G AME P LAYING 2. T HIS L ECTURE Alpha-beta pruning Games with chance.

Slides:



Advertisements
Similar presentations
Planning with Non-Deterministic Uncertainty (Where failure is not an option) R&N: Chap. 12, Sect (+ Chap. 10, Sect 10.7)
Advertisements

Games & Adversarial Search Chapter 5. Games vs. search problems "Unpredictable" opponent  specifying a move for every possible opponent’s reply. Time.
For Friday Finish chapter 5 Program 1, Milestone 1 due.
Artificial Intelligence CS482, CS682, MW 1 – 2:15, SEM 201, MS 227 Prerequisites: 302, 365 Instructor: Sushil Louis,
February 7, 2006AI: Chapter 6: Adversarial Search1 Artificial Intelligence Chapter 6: Adversarial Search Michael Scherger Department of Computer Science.
Games & Adversarial Search
Artificial Intelligence Adversarial search Fall 2008 professor: Luigi Ceccaroni.
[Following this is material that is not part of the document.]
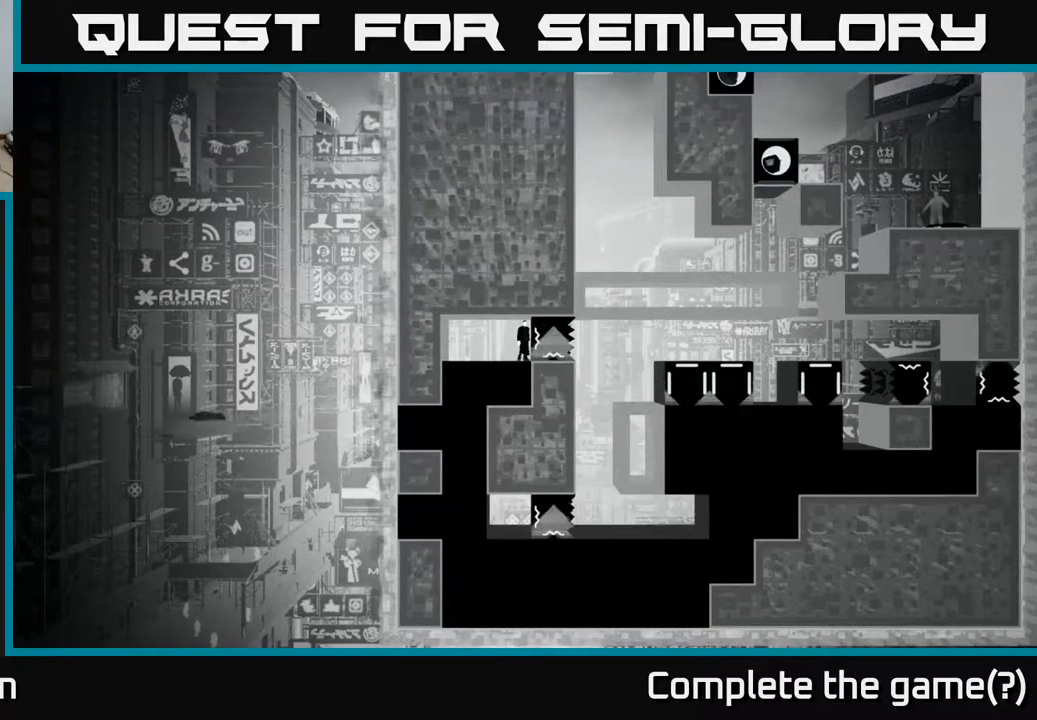
{"buttons": [], "left_stick": "center", "right_stick": "center", "events": []}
CMSC 671 Fall 2001 Class #8 – Thursday, September 27.
ICS-271:Notes 6: 1 Notes 6: Game-Playing ICS 271 Fall 2008.
Game Playing (Tic-Tac-Toe), ANDOR graph By Chinmaya, Hanoosh,Rajkumar.
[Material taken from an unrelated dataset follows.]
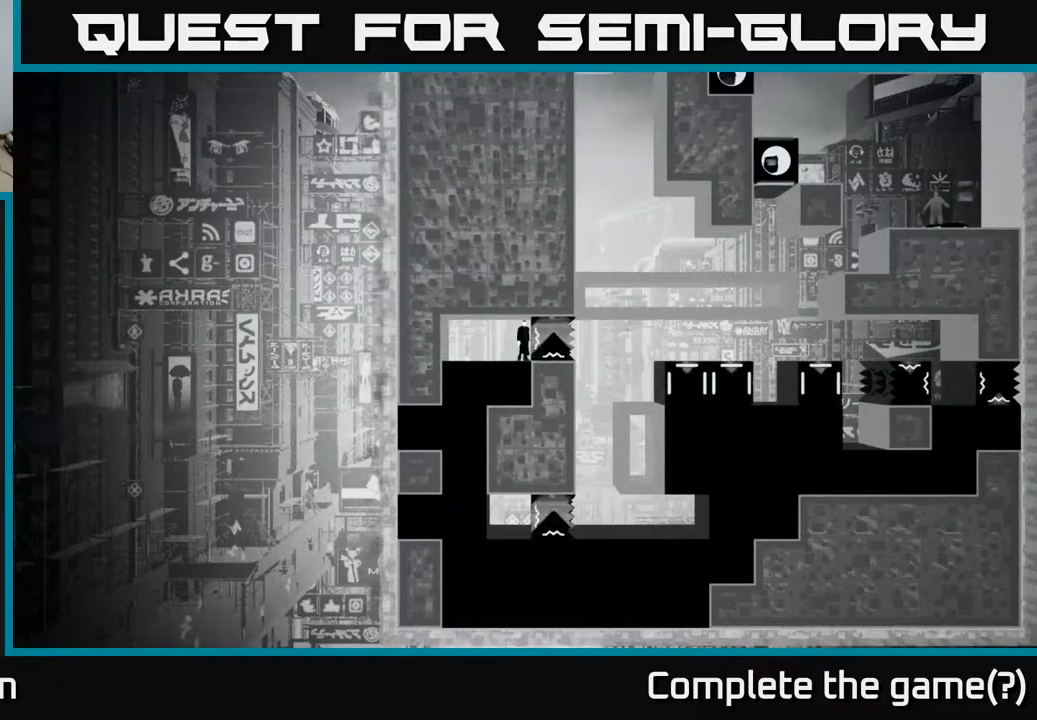
{"buttons": [], "left_stick": "center", "right_stick": "center", "events": []}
CS 484 – Artificial Intelligence
1 Game Playing. 2 Outline Perfect Play Resource Limits Alpha-Beta pruning Games of Chance.
Adversarial Search: Game Playing Reading: Chapter next time.
Lecture 12 Last time: CSPs, backtracking, forward checking Today: Game Playing.
Adversarial Search CSE 473 University of Washington.
MINIMAX SEARCH AND ALPHA- BETA PRUNING: PLAYER 1 VS. PLAYER 2.
Games CPSC 386 Artificial Intelligence Ellen Walker Hiram College.
A DVERSARIAL S EARCH & G AME P LAYING. 2 3 T EXAS H OLD ‘E M P OKER 2 cards per player, face down 5 community cards dealt incrementally Winner has best.
Minimax and Alpha-Beta Reduction Borrows from Spring 2006 CS 440 Lecture Slides.
This time: Outline Game playing The minimax algorithm
Lecture 02 – Part C Game Playing: Adversarial Search
1 Game Playing Chapter 6 Additional references for the slides: Luger’s AI book (2005). Robert Wilensky’s CS188 slides:
Game Playing CSC361 AI CSC361: Game Playing.
Games and adversarial search
Min-Max Trees Based on slides by: Rob Powers Ian Gent Yishay Mansour.
1 search CS 331/531 Dr M M Awais A* Examples:. 2 search CS 331/531 Dr M M Awais 8-Puzzle f(N) = g(N) + h(N)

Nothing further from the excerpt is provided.